▶ _Data provided_
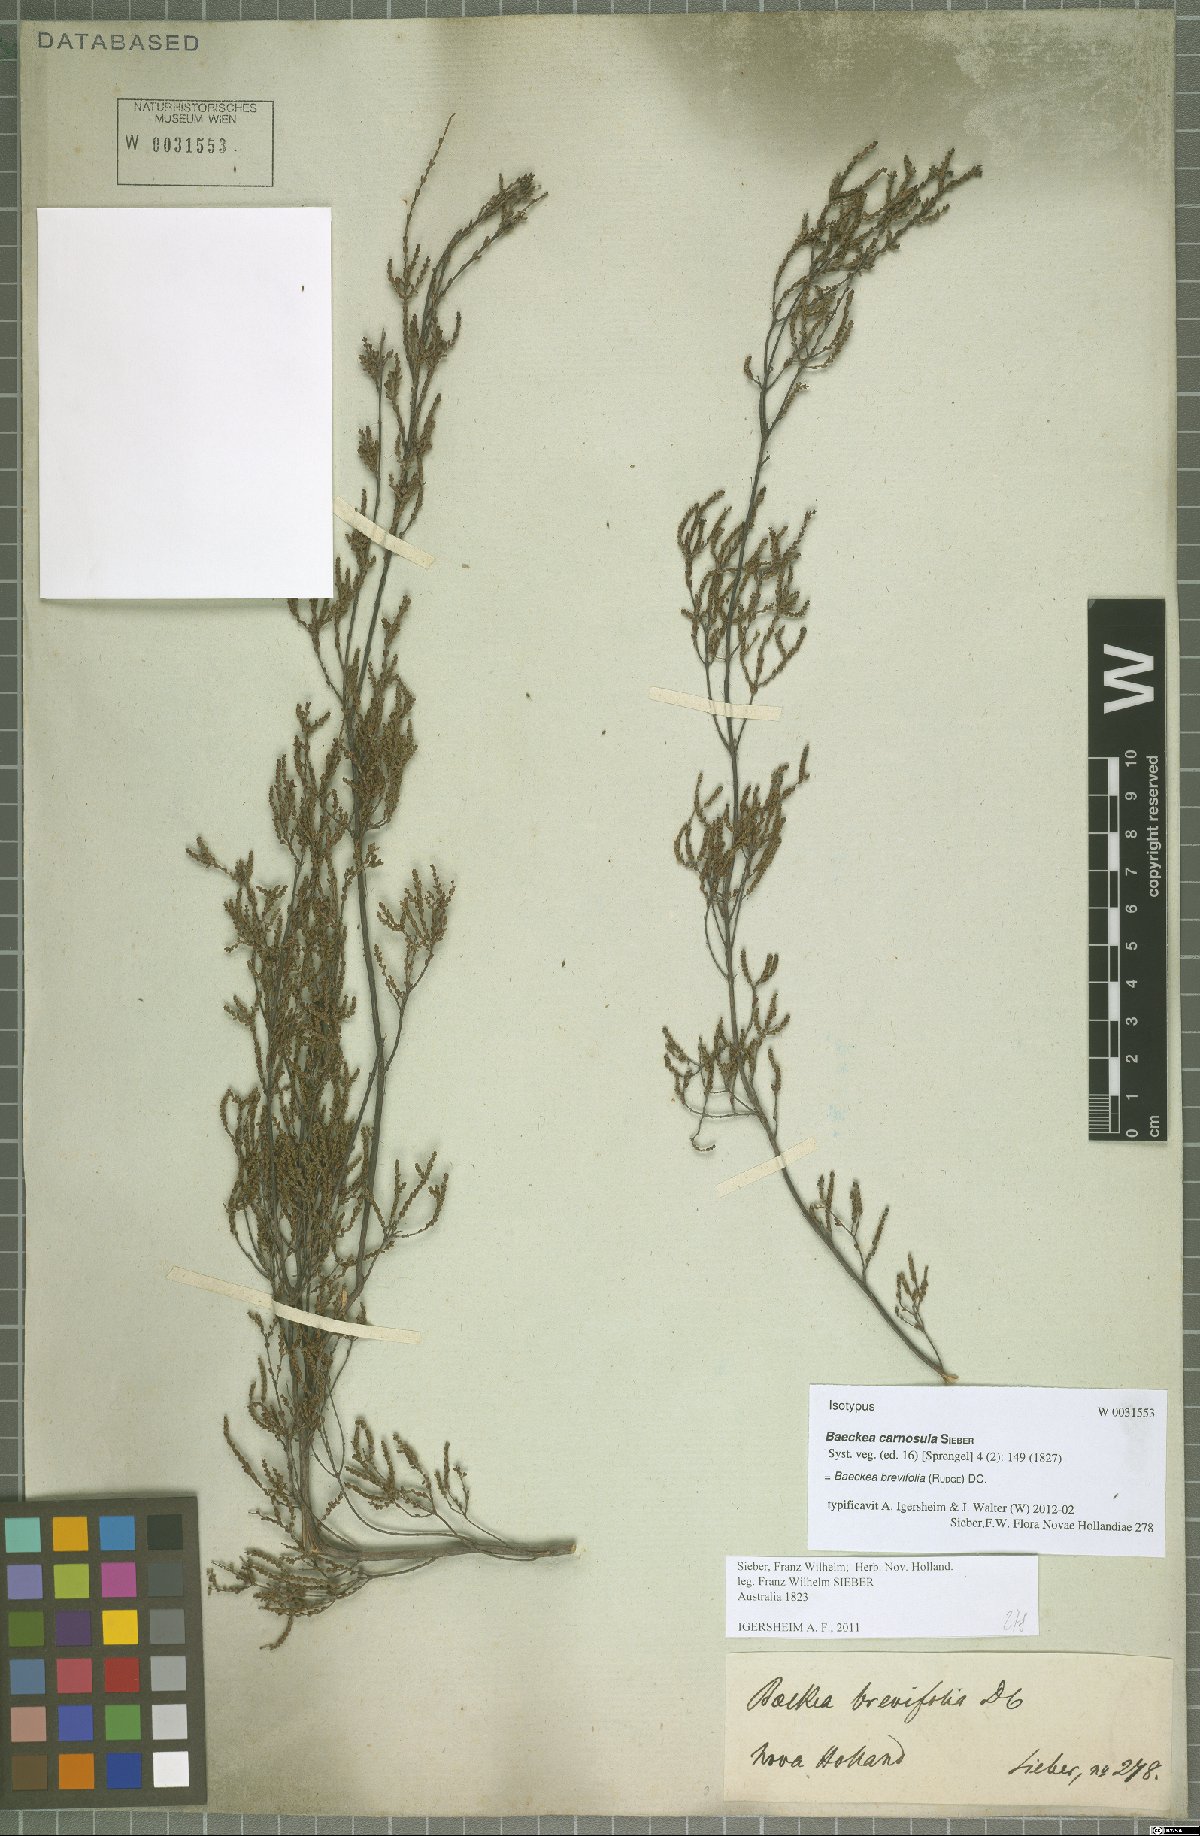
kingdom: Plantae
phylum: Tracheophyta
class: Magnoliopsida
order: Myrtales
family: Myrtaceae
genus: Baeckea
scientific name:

▶ _Exercise aim_
Can you copy out every one of the lines above word for word, leaving the pictures out?

▶ _Result below_
kingdom: Plantae
phylum: Tracheophyta
class: Magnoliopsida
order: Myrtales
family: Myrtaceae
genus: Baeckea
scientific name:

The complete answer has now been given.